Four Ls (4Ls) Retrospective

What is a four Ls retrospective?

The 4Ls stands for Liked, Learned, Lacked and Longed For. Initially developed by Mary Gorman and Ellen Gottesdiener, it’s now a simple and popular technique for scrum masters and their team to highlight the positives (liked and learned), as well as the negative (lacked and longed for) from both a factual and emotional perspective. You can read the original blog post The 4L’s: A Retrospective Technique.
Agile Retrospective
Changing the way you run retrospectives from time to time can reveal new insights. The questions might be subtle but by moving away from the traditional agile retrospective and allowing people to be more engaged from a “heart and mind” perspective can switch up people’s thinking and open up new insights.

A breakdown of the 4L’s

If you listen out to what your team says at the water cooler, you’ll find that they tend say things like “if only we have…” or “I wish we had…”. On the flip side, they also say things like “Guess what I found out…” and “I really loved…”
The 4L retrospective is designed to get people to share those thoughts as part of being agile and with the aim of continuous improvement. It is based around the following key theme:
Liked – What did people like about the last sprint run? This could be anything from a process, an achievement, a particular team action or even a technology.
Learned – What things did the team learn from experiments, testing, conversation and from working with each other. These are any new discoveries, points of interest or highlights.
Lacked – What seemed to be missing from the last iteration? On reflection, this might be something that was unclear or needed to be implemented to ensure that things continue to run smoothly.
Longed for – What is something that they wish existed or was possible that would ensure that the project would be successful.

By asking these questions, it can help open up the team to sharing their thoughts, bring out new ideas and foster a sense of being heard.

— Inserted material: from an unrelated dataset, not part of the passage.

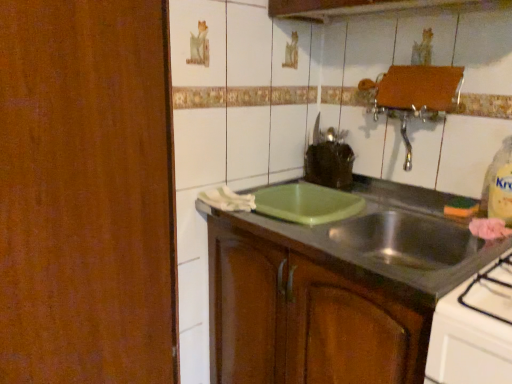
I want to click on free spot above green matte cutting board at center (from a real-world perspective), so click(355, 215).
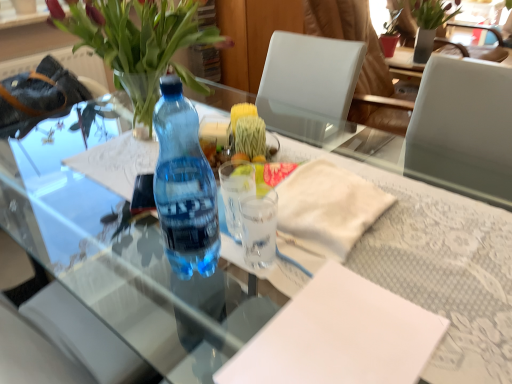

How to run a 4L retrospective in TeamRetro

Start Agile Retrospective

Start your 4L retrospective with a click
Log into TeamRetro and choose the 4L Retrospective template.

Invite Your Team
Invite your team easily – no separate accounts needed
Send an email invite, a link or add to your slack channel to get people started quickly. SSO options are also available.
Agile Retrospective Brainstorm
Time to brainstorm
Ask each team member to add what they think under each of the four questions. This is best done independently. This process might be best done anonymously in order to help surface any issues which  might otherwise not come out.
They can indicate when they have finished, or you can set a timer so that you know when to move onto the next stage.
Grouping of ideas after brainstorming in a retrospective meeting
Group related ideas
Scan the ideas for common ground and have a quick discussion. Drag and drop  related ideas to combine them for easier voting. TeamRetro can also automatically suggest ideas that are similar, saving you and your team valuable time.
Grouping of ideas after brainstorming in a retrospective meeting
Vote for what matters most to people
Ask people to independently vote for what they would most like to discuss in the meeting, or items that they feel are the most important today. You might want to have 4 votes for example so that they select one under each topic, although this does not always have to be the case. Votes are tallied automatically for the Discuss stage.
Grouping of ideas after brainstorming in a retrospective meeting

Discuss the most important things first
You can now discuss the top voted ideas.   Presentation mode allows you to walk your team through ideas one-by-one and keep the conversation focused.

Grouping of ideas after brainstorming in a retrospective meeting

Review and create actions

Create action items based on discussions, assign owners and due dates that will carry through for review at the next retrospective.

Grouping of ideas after brainstorming in a retrospective meeting

Share the results
Once you have finished your retro, you can share the results and actions with the team. Your retro will be stored in history so you can revisit them as needed.

Congratulations! You’ve just run a retro like a boss.
Want more? Read on.

Ideas and tips for your 4L retrospectives

  • It might be subtle, but there is a difference between the Liked and Learned ideas. While the likes may have a more emotion based overtone and be based on feelings, the other is based on data, an actual result from an experiment or a new skill they learned.
  • There is also a difference between lacked and longed for. Lacked implies something that was a shortfall. So it may be something that is missing. Something longed for is more future oriented and it’s something that they wish that could exist going forward.
  • One way to quickly get a sense about the health and happiness of the team is on the number of ideas in each heading. There should be some ideas in each. If every body liked everything then it might be symptomatic of people not wanting to push themselves or are afraid of saying what they think. Similarly if all there only negatives, then the reverse is true.
  • Create a safe space by making the map anonymous if need be. However, it is generally recommended to make your 4L retrospective honest and open.
  • A thank you goes a long way. Give a shout out to the team at the end of the meeting.
  • Follow up with an action list that you will check off at the start of the next team retro.